Go through the records below and show every line with the string "moved".
** SOURCE MATERIAL follows **
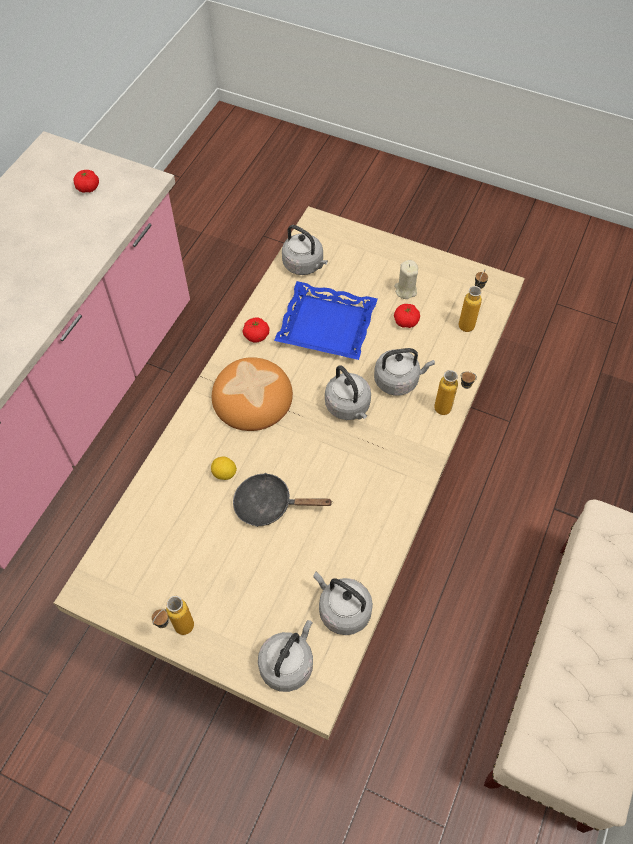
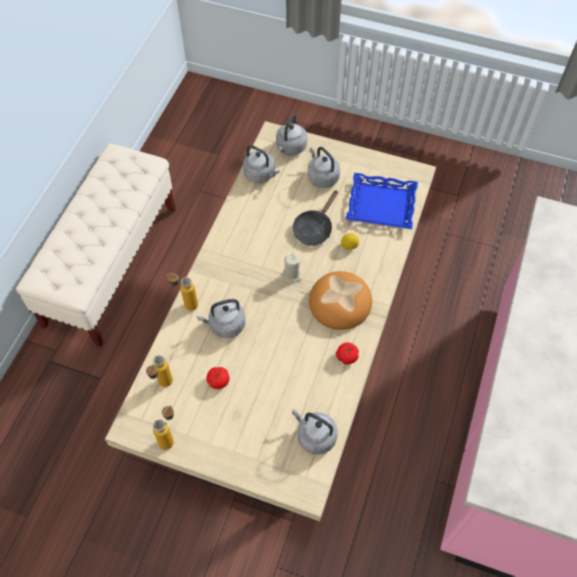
camera: 175 degrees right, 0 degrees up
tomato [73,170,99,193] -> none
bottle [152,596,194,635] -> bottle moved to [153,405,174,450]
black frying pan [233,473,333,527] -> black frying pan turned 120 degrees clockwise [293,190,338,246]
blue tray [274,281,378,360] -> blue tray moved to [346,173,418,229]
grey kettle [325,365,371,420] -> grey kettle moved to [308,147,340,188]
beige candle [394,260,418,299] -> beige candle moved to [283,254,302,284]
** End of SOURCE MATERIAL **
* **WRITTEN SOLUTION**
bottle [152,596,194,635] -> bottle moved to [153,405,174,450]
blue tray [274,281,378,360] -> blue tray moved to [346,173,418,229]
grey kettle [325,365,371,420] -> grey kettle moved to [308,147,340,188]
beige candle [394,260,418,299] -> beige candle moved to [283,254,302,284]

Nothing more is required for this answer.